Ask for assistance with tasks
It is not always easy to ask for help. Chronic pain can sometimes feel like so much is out of your control that you want to do as much as possible by yourself. However, there is nothing wrong with asking for assistance.
For example, consider getting them delivered instead of carrying heavy groceries, or at least going to the store with a friend who can help you manage them. Rather than shoveling snow yourself, see if your town has a program where volunteers help when health conditions get in the way of homeowners doing yard tasks independently.
Unnecessarily pushing yourself could increase pain for days. It is not worth causing additional pain when you only need to ask for help, even if it is challenging. With help, you can complete the task without causing discomfort or pain.
Stick to your doctor’s plan
A great pain management doctor in Tulsa, OK, wants the best for you. Following your doctor’s plan may be the last thing you want to do, especially if it involves changes you are not fond of, like eating more fruit or doing physical therapy. However, sticking to the plan is typically the best course of action.
It is essential to be honest with your doctor to establish a plan corresponding to your condition, the pain you are experiencing, your preferences, and your lifestyle. Speak up if you have any questions or concerns so your doctor can adjust if it is in your best interest.
It is worth mentioning again how vital it is, to be honest with the medical professionals who are part of your team. Pain is a very subjective experience from one patient to the next. The only way they have an idea of how you are feeling is if you tell them. Only then can they determine what is working for you and what is not and what changes could positively impact you.
Change your bad habits
According to Oklahoma Interventional Spine & Pain, being diagnosed with a particular condition can often feel like a series of “change this” and “don’t do that.” However, changing bad habits is likely not going to be a bad thing for your overall health. Everyone knows that smoking and excessively drinking alcohol are unhealthy habits, but other habits could also harm your body and chronic pain.
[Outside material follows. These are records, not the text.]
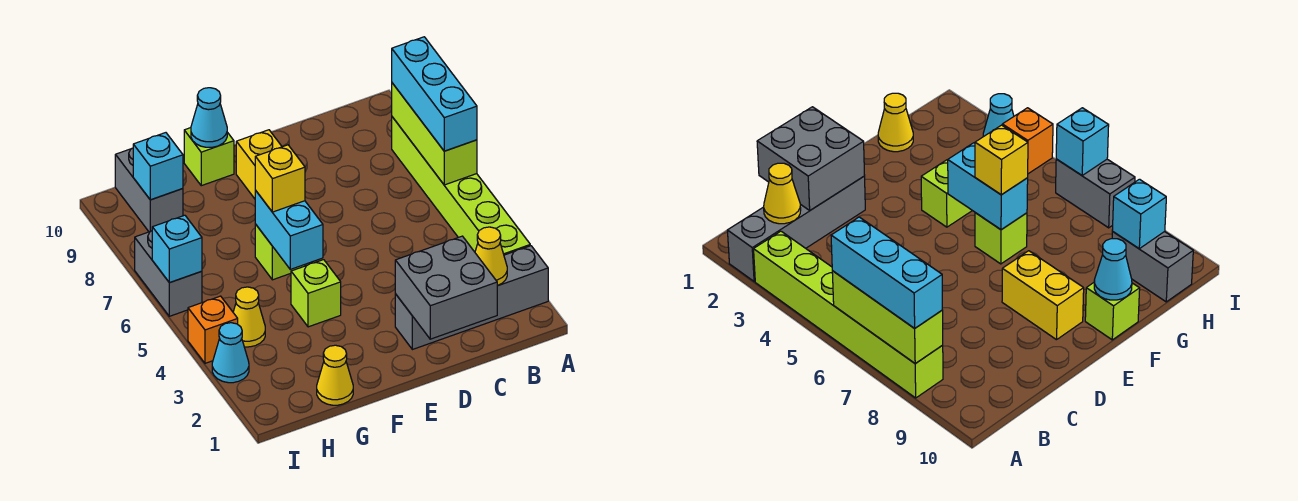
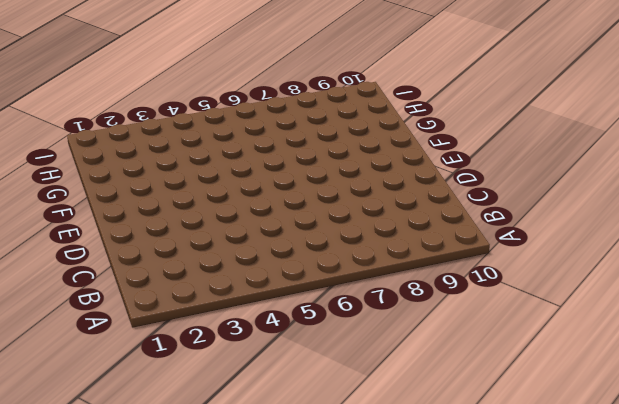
none -> grey brick A2:D2 level 1
none -> lime brick A3:A8 level 1
none -> yellow brick E8:E9 level 1

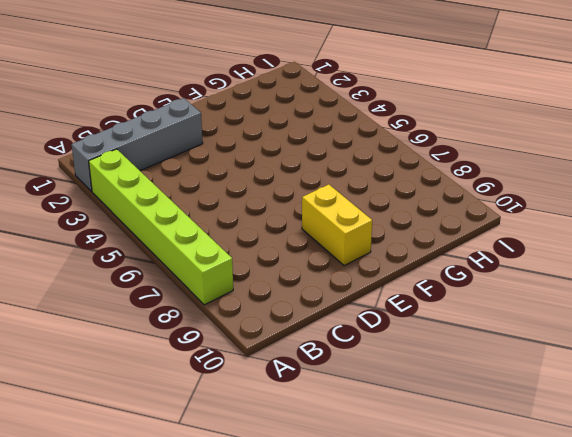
none -> lime brick F4 level 1
none -> lime brick F6 level 1
none -> lime brick F10 level 1

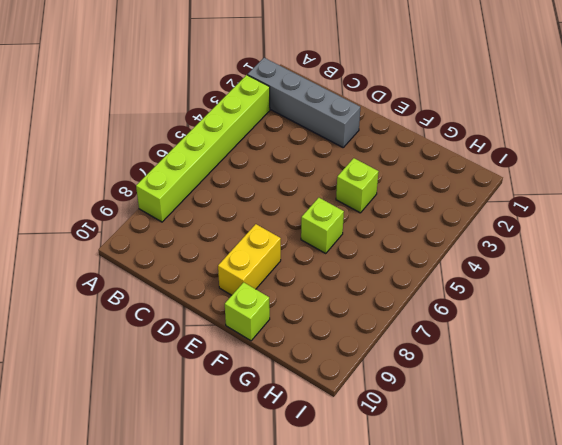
none -> yellow cone G1 level 1
none -> yellow cone H4 level 1
none -> grey brick H9:H10 level 1

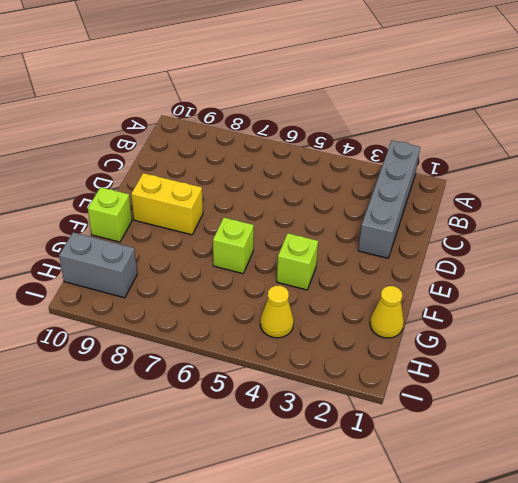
none -> lime brick A3:A8 level 1
none -> cyan cone I3 level 1
none -> orange brick I4 level 1

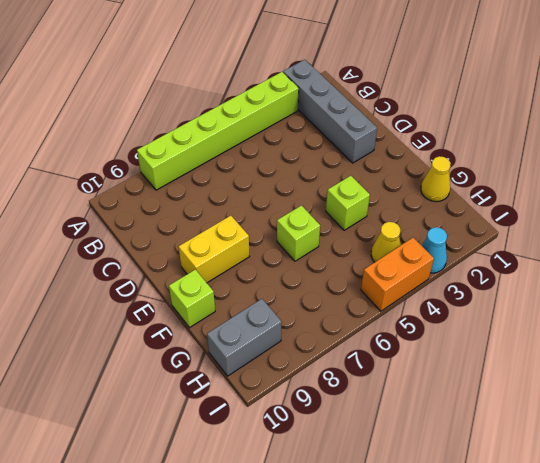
orange brick I4:I5 level 1 -> orange brick I4 level 1
none -> grey brick I6:I7 level 1
none -> lime brick A6:A8 level 2
none -> yellow cone B2 level 2

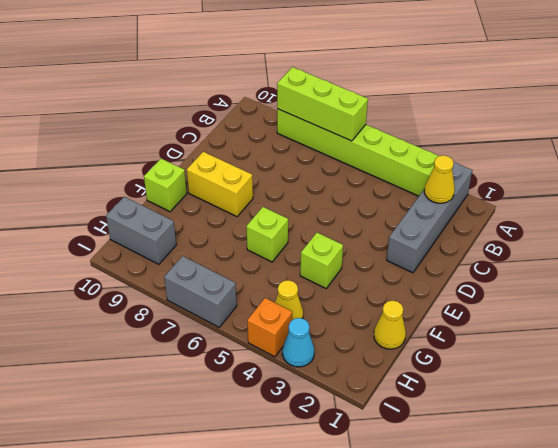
none -> grey brick C1:D2 level 2
none -> cyan brick F5:F6 level 2
none -> cyan cone F10 level 2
For instance, falling asleep in uncomfortable positions, such as watching TV on the couch or sitting in bed, could worsen your pain. Talk with your doctor about what you feel are your bad habits that could be contributing to your chronic pain feeling worse. If you need help changing them, your doctor can offer insight.
Let’s not sugarcoat it. Chronic pain is miserable. However, teaming up with medical professionals and establishing a plan that works for you to ease that pain could be the best thing you can do for yourself and your physical and emotional health. The sooner you work to establish your personalized plan, the faster you may notice your pain level start to decrease.